O ministro Alexandre de Moraes, do Supremo Tribunal Federal (STF), substituiu a prisão preventiva do pastor Márcio Poncio por prisão domiciliar, com uso de tornozeleira eletrônica. A decisão, assinada em 11 de julho, determina a expedição de alvará de soltura e estabelece uma série de restrições ao investigado.
Poncio estava preso desde 30 de junho, por determinação do próprio Moraes, no âmbito do Inquérito 5.020, relacionado à sexta fase da Operação Unha e Carne, da Polícia Federal. A investigação apura a atuação de milícias e facções criminosas no Rio de Janeiro e possíveis conexões com agentes públicos.

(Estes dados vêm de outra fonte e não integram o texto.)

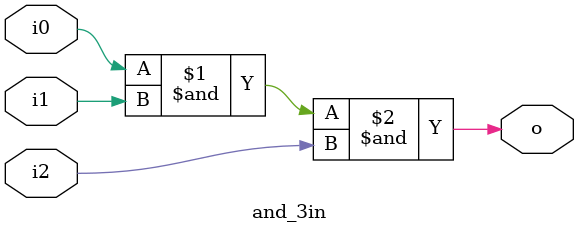
<source format=v>
`timescale 1ns / 1ps


module and_3in (i0, i1, i2, o);
    input   wire    i0, i1, i2;
    output  wire    o;
    
    assign   o = i0 & i1 & i2;
endmodule

</source>
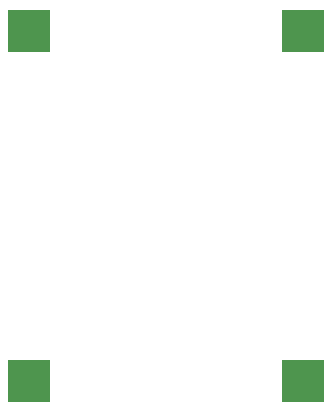
<source format=gbp>
G04 Layer_Color=128*
%FSLAX25Y25*%
%MOIN*%
G70*
G01*
G75*
%ADD37R,0.14173X0.14173*%
D37*
X163779Y133071D02*
D03*
Y16535D02*
D03*
X72441Y133071D02*
D03*
Y16535D02*
D03*
M02*

</source>
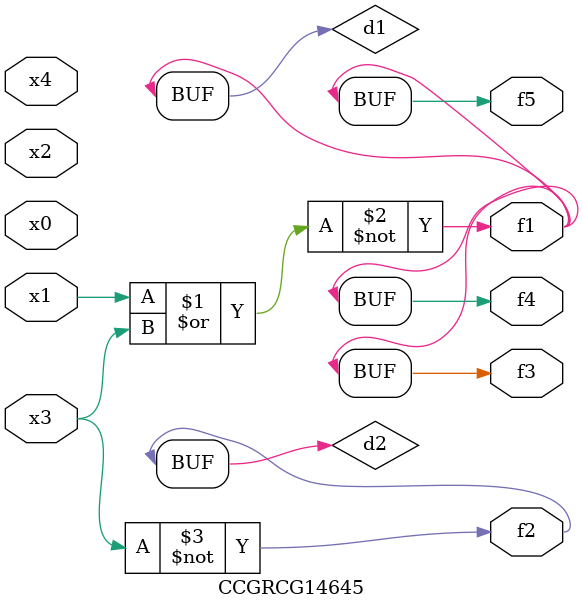
<source format=v>
module CCGRCG14645(
	input x0, x1, x2, x3, x4,
	output f1, f2, f3, f4, f5
);

	wire d1, d2;

	nor (d1, x1, x3);
	not (d2, x3);
	assign f1 = d1;
	assign f2 = d2;
	assign f3 = d1;
	assign f4 = d1;
	assign f5 = d1;
endmodule

</source>
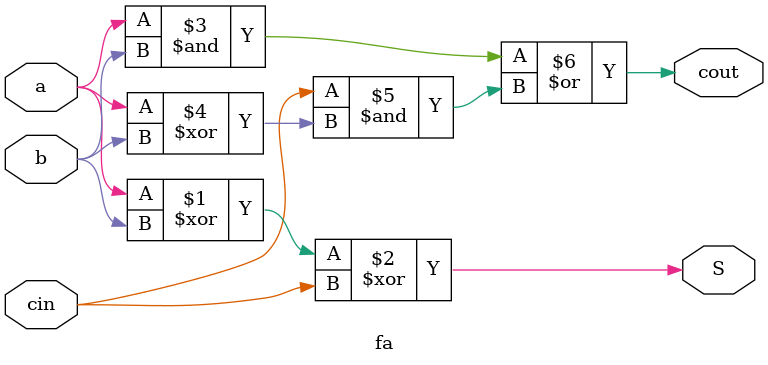
<source format=sv>
`default_nettype none
module fa (
  input logic a, b, cin,
  output logic S, cout
);
  assign S = a ^ b ^ cin;
  assign cout = (a & b) | (cin & (a ^ b));
endmodule
</source>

Além da prisão preventiva, o pastor havia sido alvo de medidas de busca e apreensão e de indisponibilidade de bens.
Quadro de saúde de Márcio Poncio pesou na decisão
A substituição da prisão foi fundamentada principalmente no estado de saúde de Poncio. Segundo informações do jornal “O Globo”, a defesa apresentou um relatório médico segundo o qual o pastor sofre, desde 2013, de retocolite ulcerativa grave, uma doença inflamatória intestinal crônica.
Naquele ano, ele passou por uma cirurgia para a retirada total do intestino grosso e do reto, com a confecção de uma bolsa íleo-anal. O documento, assinado pelo médico Carlos Walter Sobrado Júnior, coordenador do Ambulatório de Doenças Inflamatórias Intestinais da Universidade de São Paulo (USP), aponta a necessidade de acompanhamento especializado contínuo.

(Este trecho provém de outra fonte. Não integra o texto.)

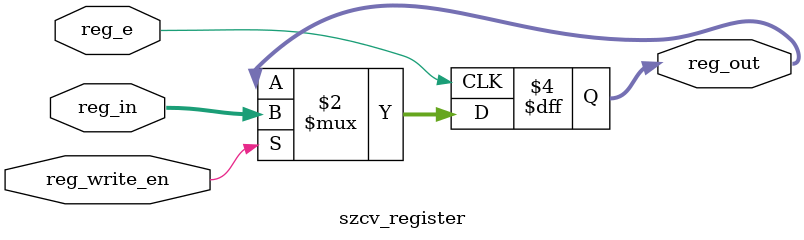
<source format=v>
module szcv_register(reg_e, reg_write_en, reg_in, reg_out);
	input           reg_e;
    input           reg_write_en;
	input	    [3:0] reg_in;
	output	reg [3:0] reg_out;
	
	always @(posedge reg_e) begin
		if(reg_write_en) begin 
            reg_out <= reg_in;
            end
	end
endmodule
</source>
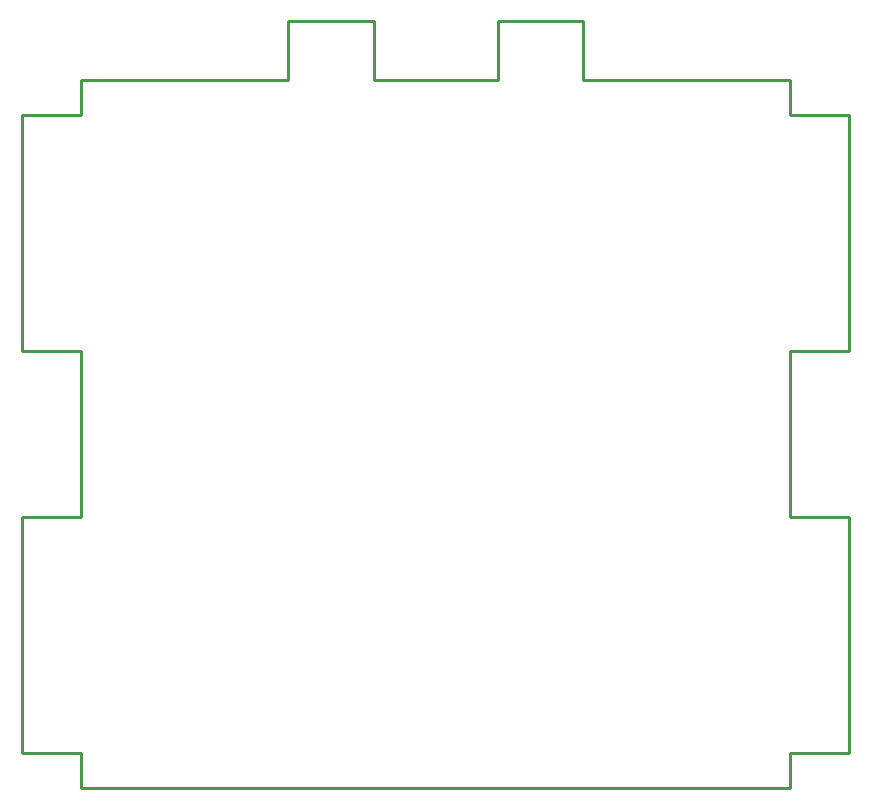
<source format=gm1>
G04*
G04 #@! TF.GenerationSoftware,Altium Limited,Altium Designer,19.1.7 (138)*
G04*
G04 Layer_Color=16711935*
%FSLAX44Y44*%
%MOMM*%
G71*
G01*
G75*
%ADD100C,0.2500*%
D100*
X300000Y70000D02*
X350000D01*
Y270000D01*
X300000D02*
X350000D01*
X300000D02*
Y300000D01*
X125000Y300000D02*
Y350000D01*
X-125000Y300000D02*
Y350000D01*
X270000Y300000D02*
X300000D01*
X125000Y300000D02*
X270000D01*
Y300000D01*
X-52500Y300000D02*
Y350000D01*
X52500Y300000D02*
Y350000D01*
X125000D01*
X-125000D02*
X-52500D01*
Y300000D02*
X52500D01*
X-300000Y-70000D02*
Y70000D01*
Y270000D02*
Y300000D01*
X-300000Y300000D02*
X-270000D01*
Y300000D02*
X-125000D01*
X300000Y-300000D02*
Y-270000D01*
X350000D01*
Y-70000D01*
X300000D02*
X350000D01*
X300000D02*
X300000D01*
X300000D02*
Y70000D01*
X-350000Y-70000D02*
X-300000D01*
X-350000Y-270000D02*
Y-70000D01*
Y-270000D02*
X-300000D01*
Y-300000D02*
Y-270000D01*
X-350000Y70000D02*
X-300000D01*
X-350000D02*
Y270000D01*
X-300000D01*
X-300000Y-300000D02*
X300000Y-300000D01*
M02*

</source>
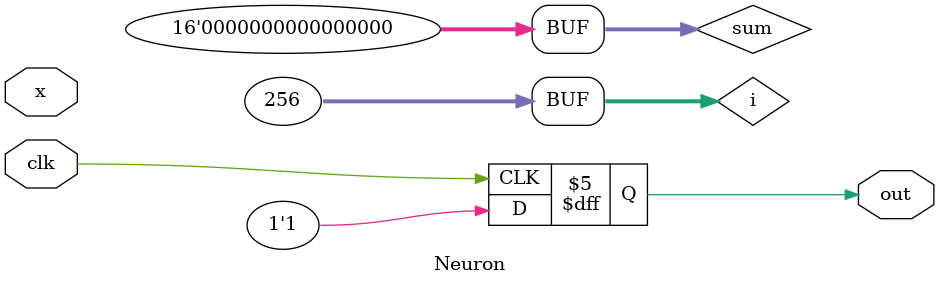
<source format=v>
module Neuron #
(
    parameter [255:0] k = 256'b0,
    parameter signed [15:0] b = 8'd0 
)(
    input clk,
    input  [255:0] x,
    output reg out
);

integer i;
reg signed [15:0] sum;

always @(*) begin
    sum = 0;
    for (i = 0; i < 256; i = i + 1) begin
        if (k[i])
            sum = sum + (x[i] ? 16'sd1 : -16'sd1);
    end
end

always @(posedge clk) out <= (sum >= b);

endmodule

</source>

Segundo o relatório, o quadro pode provocar complicações intestinais, dermatológicas, tromboembólicas e oftalmológicas.
Moraes também considerou a situação familiar apresentada pela defesa. Os advogados informaram que a esposa de Poncio, de 50 anos, enfrenta uma gravidez de alto risco e necessita de suporte familiar permanente.
A Procuradoria-Geral da República (PGR) já havia se manifestado pela reconsideração da prisão preventiva ou, alternativamente, pela adoção de medidas cautelares.

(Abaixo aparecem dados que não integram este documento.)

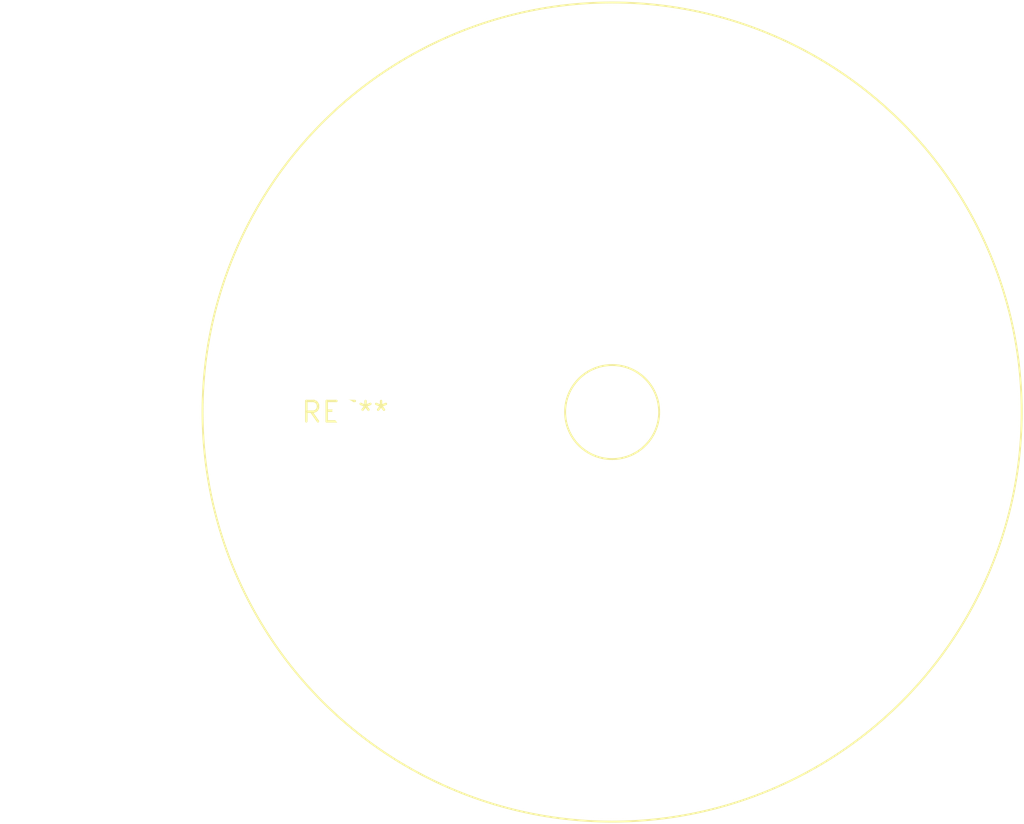
<source format=kicad_pcb>
(kicad_pcb (version 20240108) (generator pcbnew)

  (general
    (thickness 1.6)
  )

  (paper "A4")
  (layers
    (0 "F.Cu" signal)
    (31 "B.Cu" signal)
    (32 "B.Adhes" user "B.Adhesive")
    (33 "F.Adhes" user "F.Adhesive")
    (34 "B.Paste" user)
    (35 "F.Paste" user)
    (36 "B.SilkS" user "B.Silkscreen")
    (37 "F.SilkS" user "F.Silkscreen")
    (38 "B.Mask" user)
    (39 "F.Mask" user)
    (40 "Dwgs.User" user "User.Drawings")
    (41 "Cmts.User" user "User.Comments")
    (42 "Eco1.User" user "User.Eco1")
    (43 "Eco2.User" user "User.Eco2")
    (44 "Edge.Cuts" user)
    (45 "Margin" user)
    (46 "B.CrtYd" user "B.Courtyard")
    (47 "F.CrtYd" user "F.Courtyard")
    (48 "B.Fab" user)
    (49 "F.Fab" user)
    (50 "User.1" user)
    (51 "User.2" user)
    (52 "User.3" user)
    (53 "User.4" user)
    (54 "User.5" user)
    (55 "User.6" user)
    (56 "User.7" user)
    (57 "User.8" user)
    (58 "User.9" user)
  )

  (setup
    (pad_to_mask_clearance 0)
    (pcbplotparams
      (layerselection 0x00010fc_ffffffff)
      (plot_on_all_layers_selection 0x0000000_00000000)
      (disableapertmacros false)
      (usegerberextensions false)
      (usegerberattributes false)
      (usegerberadvancedattributes false)
      (creategerberjobfile false)
      (dashed_line_dash_ratio 12.000000)
      (dashed_line_gap_ratio 3.000000)
      (svgprecision 4)
      (plotframeref false)
      (viasonmask false)
      (mode 1)
      (useauxorigin false)
      (hpglpennumber 1)
      (hpglpenspeed 20)
      (hpglpendiameter 15.000000)
      (dxfpolygonmode false)
      (dxfimperialunits false)
      (dxfusepcbnewfont false)
      (psnegative false)
      (psa4output false)
      (plotreference false)
      (plotvalue false)
      (plotinvisibletext false)
      (sketchpadsonfab false)
      (subtractmaskfromsilk false)
      (outputformat 1)
      (mirror false)
      (drillshape 1)
      (scaleselection 1)
      (outputdirectory "")
    )
  )

  (net 0 "")

  (footprint "L_Radial_D50.8mm_P33.27mm_Vishay_IHB-6" (layer "F.Cu") (at 0 0))

)

</source>
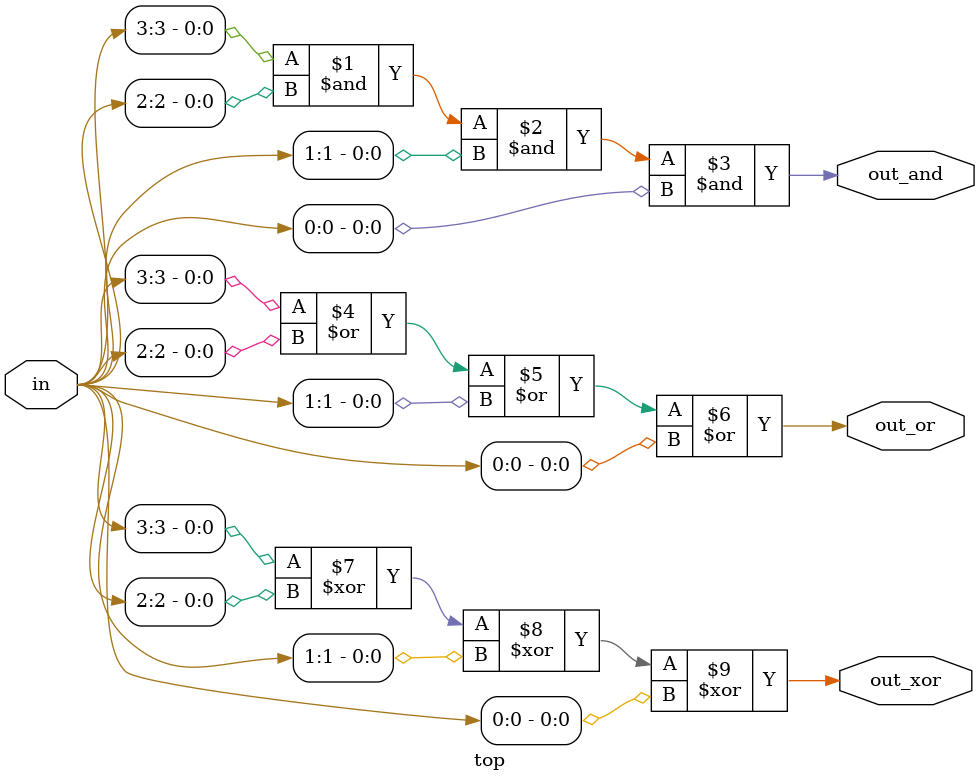
<source format=sv>
module top (
    input [3:0] in,
    output out_and,
    output out_or,
    output out_xor
);

    assign out_and = in[3] & in[2] & in[1] & in[0];
    assign out_or = in[3] | in[2] | in[1] | in[0];
    assign out_xor = in[3] ^ in[2] ^ in[1] ^ in[0];

endmodule

</source>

Pastor deverá cumprir uma série de restrições
Com a decisão, Poncio deverá permanecer nos endereços fixos informados à Justiça e será monitorado por tornozeleira eletrônica. Ele também está proibido de manter contato com outros investigados e de utilizar redes sociais.
Moraes ainda determinou a suspensão de eventual porte e registro de armas de fogo, além da entrega do passaporte. A Polícia Federal deverá ser comunicada para impedir que o investigado deixe o país.
O pastor também não poderá receber visitas, com exceção de seus advogados ou de pessoas previamente autorizadas pelo STF.
Deslocamentos para atendimento médico dependerão de autorização prévia. Em situações de urgência, a saída poderá ocorrer sem autorização, mas deverá ser justificada à Justiça em até 48 horas.
Segundo a decisão, o descumprimento de qualquer uma das medidas poderá resultar no retorno imediato de Poncio a uma unidade prisional.
Defesa questionou prisão e apreensão de dinheiro
Um dia antes da decisão, em 10 de julho, a defesa havia apresentado um agravo regimental para tentar revogar a prisão preventiva. Com a concessão da prisão domiciliar, Moraes considerou o recurso prejudicado.
No pedido, os advogados sustentaram que Poncio não teria alinhamento político com os demais investigados. Também afirmaram que os valores em espécie encontrados durante as buscas teriam origem lícita e estariam declarados no Imposto de Renda.
A defesa ainda alegou tratamento desigual em relação a outros alvos da investigação que, segundo os advogados, seriam suspeitos de condutas mais graves, inclusive de participação na gestão de um núcleo de lavagem de dinheiro, mas permaneceram em liberdade.
Moraes, porém, não aprofundou a análise desses argumentos ao substituir a prisão. A decisão se concentrou nas circunstâncias de saúde e familiares apresentadas pela defesa e citou precedentes do STF que admitem a prisão domiciliar quando uma doença grave é considerada incompatível com a permanência no sistema prisional.
Com informações do jornal “O Globo”.